## Source data
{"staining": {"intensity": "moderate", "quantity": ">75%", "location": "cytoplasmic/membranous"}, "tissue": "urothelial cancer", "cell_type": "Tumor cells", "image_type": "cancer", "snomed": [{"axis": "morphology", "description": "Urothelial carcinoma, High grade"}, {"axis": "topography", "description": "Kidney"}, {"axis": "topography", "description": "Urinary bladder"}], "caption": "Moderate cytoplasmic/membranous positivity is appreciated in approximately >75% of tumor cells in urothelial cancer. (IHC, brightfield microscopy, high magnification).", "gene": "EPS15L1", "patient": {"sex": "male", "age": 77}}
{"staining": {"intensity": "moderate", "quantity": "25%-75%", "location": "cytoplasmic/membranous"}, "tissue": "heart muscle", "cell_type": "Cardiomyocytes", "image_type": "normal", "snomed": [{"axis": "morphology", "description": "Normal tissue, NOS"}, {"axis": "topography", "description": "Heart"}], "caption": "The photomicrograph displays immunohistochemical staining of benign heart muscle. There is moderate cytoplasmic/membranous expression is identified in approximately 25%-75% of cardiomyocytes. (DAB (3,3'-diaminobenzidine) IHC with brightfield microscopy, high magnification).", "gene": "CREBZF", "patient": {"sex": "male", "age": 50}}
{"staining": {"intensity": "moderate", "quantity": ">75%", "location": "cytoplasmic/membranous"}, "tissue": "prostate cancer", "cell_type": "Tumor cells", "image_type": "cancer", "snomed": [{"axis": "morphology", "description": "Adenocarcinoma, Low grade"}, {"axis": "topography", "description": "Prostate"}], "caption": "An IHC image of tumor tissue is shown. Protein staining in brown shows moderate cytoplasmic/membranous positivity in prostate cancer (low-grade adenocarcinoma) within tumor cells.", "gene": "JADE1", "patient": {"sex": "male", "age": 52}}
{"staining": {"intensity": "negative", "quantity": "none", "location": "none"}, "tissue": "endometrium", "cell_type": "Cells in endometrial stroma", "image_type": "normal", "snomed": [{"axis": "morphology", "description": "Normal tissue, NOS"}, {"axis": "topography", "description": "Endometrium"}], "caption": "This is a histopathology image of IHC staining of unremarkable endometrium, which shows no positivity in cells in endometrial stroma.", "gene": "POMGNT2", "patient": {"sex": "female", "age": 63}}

## Exercise prompt
Every line that contains the string "shows" should be returned from the data.

## Written response
{"staining": {"intensity": "moderate", "quantity": ">75%", "location": "cytoplasmic/membranous"}, "tissue": "prostate cancer", "cell_type": "Tumor cells", "image_type": "cancer", "snomed": [{"axis": "morphology", "description": "Adenocarcinoma, Low grade"}, {"axis": "topography", "description": "Prostate"}], "caption": "An IHC image of tumor tissue is shown. Protein staining in brown shows moderate cytoplasmic/membranous positivity in prostate cancer (low-grade adenocarcinoma) within tumor cells.", "gene": "JADE1", "patient": {"sex": "male", "age": 52}}
{"staining": {"intensity": "negative", "quantity": "none", "location": "none"}, "tissue": "endometrium", "cell_type": "Cells in endometrial stroma", "image_type": "normal", "snomed": [{"axis": "morphology", "description": "Normal tissue, NOS"}, {"axis": "topography", "description": "Endometrium"}], "caption": "This is a histopathology image of IHC staining of unremarkable endometrium, which shows no positivity in cells in endometrial stroma.", "gene": "POMGNT2", "patient": {"sex": "female", "age": 63}}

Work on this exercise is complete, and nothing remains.